» Material supplied

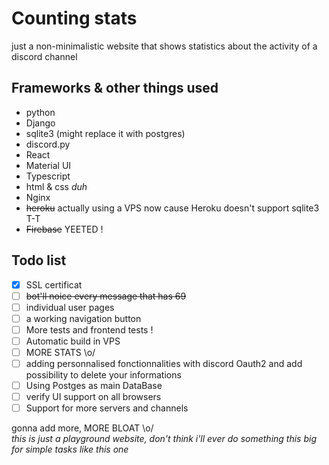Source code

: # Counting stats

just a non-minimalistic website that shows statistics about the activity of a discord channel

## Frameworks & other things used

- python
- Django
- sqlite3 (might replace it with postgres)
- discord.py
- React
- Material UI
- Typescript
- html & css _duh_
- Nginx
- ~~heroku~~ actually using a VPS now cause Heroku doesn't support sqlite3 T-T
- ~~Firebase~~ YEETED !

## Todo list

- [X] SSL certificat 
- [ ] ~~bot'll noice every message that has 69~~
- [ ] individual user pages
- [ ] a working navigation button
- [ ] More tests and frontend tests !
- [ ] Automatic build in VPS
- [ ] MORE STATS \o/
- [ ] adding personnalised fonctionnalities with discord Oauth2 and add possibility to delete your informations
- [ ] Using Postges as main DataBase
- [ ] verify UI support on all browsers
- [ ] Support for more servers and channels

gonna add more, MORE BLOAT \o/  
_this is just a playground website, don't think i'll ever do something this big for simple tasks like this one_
---
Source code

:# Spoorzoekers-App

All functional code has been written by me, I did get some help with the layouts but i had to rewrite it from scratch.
* * *
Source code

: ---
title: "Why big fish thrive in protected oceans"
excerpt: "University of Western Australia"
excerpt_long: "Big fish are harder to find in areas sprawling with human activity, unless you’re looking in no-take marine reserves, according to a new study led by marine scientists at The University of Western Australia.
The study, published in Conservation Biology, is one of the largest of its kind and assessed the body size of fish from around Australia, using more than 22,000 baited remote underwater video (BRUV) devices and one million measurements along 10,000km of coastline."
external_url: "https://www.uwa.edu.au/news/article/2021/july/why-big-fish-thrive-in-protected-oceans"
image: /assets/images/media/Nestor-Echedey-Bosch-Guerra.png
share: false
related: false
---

» Instruction
Find the line with "- Typescript" in the material above. Reproduce it and each line after it up to and including the line with "like this one_".

» Expected answer
- Typescript
- html & css _duh_
- Nginx
- ~~heroku~~ actually using a VPS now cause Heroku doesn't support sqlite3 T-T
- ~~Firebase~~ YEETED !

## Todo list

- [X] SSL certificat 
- [ ] ~~bot'll noice every message that has 69~~
- [ ] individual user pages
- [ ] a working navigation button
- [ ] More tests and frontend tests !
- [ ] Automatic build in VPS
- [ ] MORE STATS \o/
- [ ] adding personnalised fonctionnalities with discord Oauth2 and add possibility to delete your informations
- [ ] Using Postges as main DataBase
- [ ] verify UI support on all browsers
- [ ] Support for more servers and channels

gonna add more, MORE BLOAT \o/  
_this is just a playground website, don't think i'll ever do something this big for simple tasks like this one_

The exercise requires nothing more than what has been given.